8 The Tories need to repair the damage that their flirtation with English nationalism has
caused. This means folding English nationalism into the wider carapace of British
nationalism and forging a broader patriotism that can appeal to all sides of the Brexit
argument. The party brings some distinctive resources to this battle. The Conservatives’
commitment to the Union is enshrined in its official name, the Conservative and Unionist
Party. Mr Johnson is loved by provincial Tories but was a successful mayor of London. He
demonstrated that there was no contradiction between hanging on a zip wire waving tiny
Union flags and reaching out to ethnic and sexual minorities. The government is already
mulling over a host of projects designed to bring a fractured United Kingdom back
together: embracing a global and forward-looking version of Brexit; making the border in
the Irish Sea as invisible as possible; devolving power to the English regions.
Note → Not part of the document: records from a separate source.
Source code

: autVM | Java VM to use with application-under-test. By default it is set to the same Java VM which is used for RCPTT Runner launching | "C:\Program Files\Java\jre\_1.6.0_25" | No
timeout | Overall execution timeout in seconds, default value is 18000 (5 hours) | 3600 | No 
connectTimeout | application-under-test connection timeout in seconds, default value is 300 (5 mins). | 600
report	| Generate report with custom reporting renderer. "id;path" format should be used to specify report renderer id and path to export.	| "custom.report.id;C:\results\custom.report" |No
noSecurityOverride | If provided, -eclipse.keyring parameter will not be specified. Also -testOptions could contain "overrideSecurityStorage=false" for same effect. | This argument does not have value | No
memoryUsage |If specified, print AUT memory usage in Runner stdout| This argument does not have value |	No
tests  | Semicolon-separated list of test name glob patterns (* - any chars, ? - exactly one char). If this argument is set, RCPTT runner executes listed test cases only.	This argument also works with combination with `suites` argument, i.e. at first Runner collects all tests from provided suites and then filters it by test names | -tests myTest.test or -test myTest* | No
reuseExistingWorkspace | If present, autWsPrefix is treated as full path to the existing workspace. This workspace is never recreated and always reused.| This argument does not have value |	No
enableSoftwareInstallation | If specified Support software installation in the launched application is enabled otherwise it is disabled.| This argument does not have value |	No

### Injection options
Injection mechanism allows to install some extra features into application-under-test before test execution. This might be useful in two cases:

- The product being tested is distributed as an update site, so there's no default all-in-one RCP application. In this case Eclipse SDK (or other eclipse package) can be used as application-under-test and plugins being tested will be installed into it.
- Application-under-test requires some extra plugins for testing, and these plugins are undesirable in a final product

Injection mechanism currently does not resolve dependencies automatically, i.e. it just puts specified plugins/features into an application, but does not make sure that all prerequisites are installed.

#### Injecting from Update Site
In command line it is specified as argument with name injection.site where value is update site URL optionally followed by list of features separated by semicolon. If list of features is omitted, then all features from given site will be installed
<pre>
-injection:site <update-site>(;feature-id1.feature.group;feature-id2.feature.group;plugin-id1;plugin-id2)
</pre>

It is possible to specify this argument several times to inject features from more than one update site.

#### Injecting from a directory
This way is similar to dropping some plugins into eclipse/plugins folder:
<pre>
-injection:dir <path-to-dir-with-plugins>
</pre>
But none of
this will work if the Conservative Party does not return the more bellicose advocates of
English nationalism—Rees-Mogg, Francois, Cash and their ilk—to the obscurity from
which they came.
9 Noisy English nationalists are enjoying their moment of triumph this weekend with
“Independence Day” shenanigans on the white cliffs of Dover. Mr Johnson must make this
their last hurrah and engage in his greatest piece of political alchemy to date: turning
English nationalism back into British patriotism.